Records from a dataset

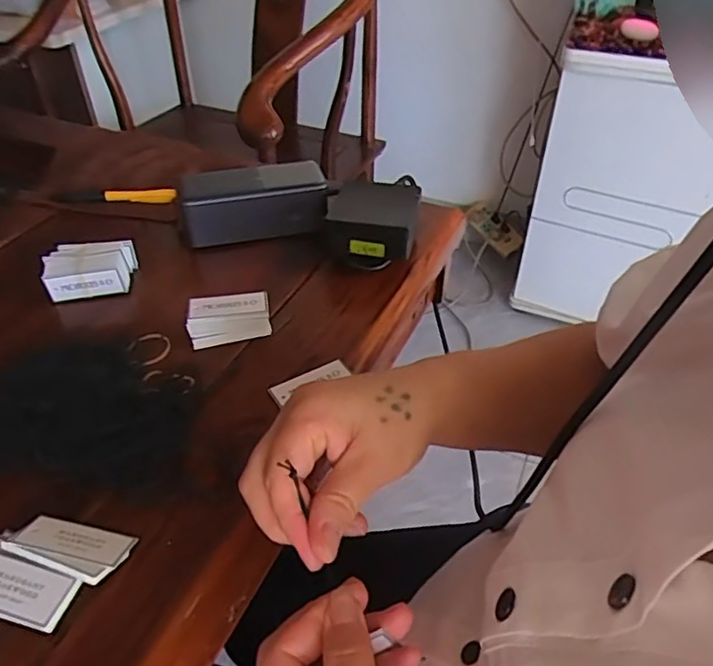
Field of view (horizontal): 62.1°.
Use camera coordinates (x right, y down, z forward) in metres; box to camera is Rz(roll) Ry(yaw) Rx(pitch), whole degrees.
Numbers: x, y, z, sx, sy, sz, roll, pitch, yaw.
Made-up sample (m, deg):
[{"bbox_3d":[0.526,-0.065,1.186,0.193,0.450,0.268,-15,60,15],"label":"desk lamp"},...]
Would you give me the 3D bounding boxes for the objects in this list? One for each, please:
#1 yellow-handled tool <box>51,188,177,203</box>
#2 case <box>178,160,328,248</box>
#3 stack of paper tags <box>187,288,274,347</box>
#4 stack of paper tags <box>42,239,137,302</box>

■ Exercise details
The answer should hold exactly the lines running from the one with "Numbers: x, y, z, sx, sy, sz, roll, pitch, yaw." to the final line of the data, both ends counted.

■ Exercise solution
Numbers: x, y, z, sx, sy, sz, roll, pitch, yaw.
Made-up sample (m, deg):
[{"bbox_3d":[0.526,-0.065,1.186,0.193,0.450,0.268,-15,60,15],"label":"desk lamp"},...]
Would you give me the 3D bounding boxes for the objects in this list? One for each, please:
#1 yellow-handled tool <box>51,188,177,203</box>
#2 case <box>178,160,328,248</box>
#3 stack of paper tags <box>187,288,274,347</box>
#4 stack of paper tags <box>42,239,137,302</box>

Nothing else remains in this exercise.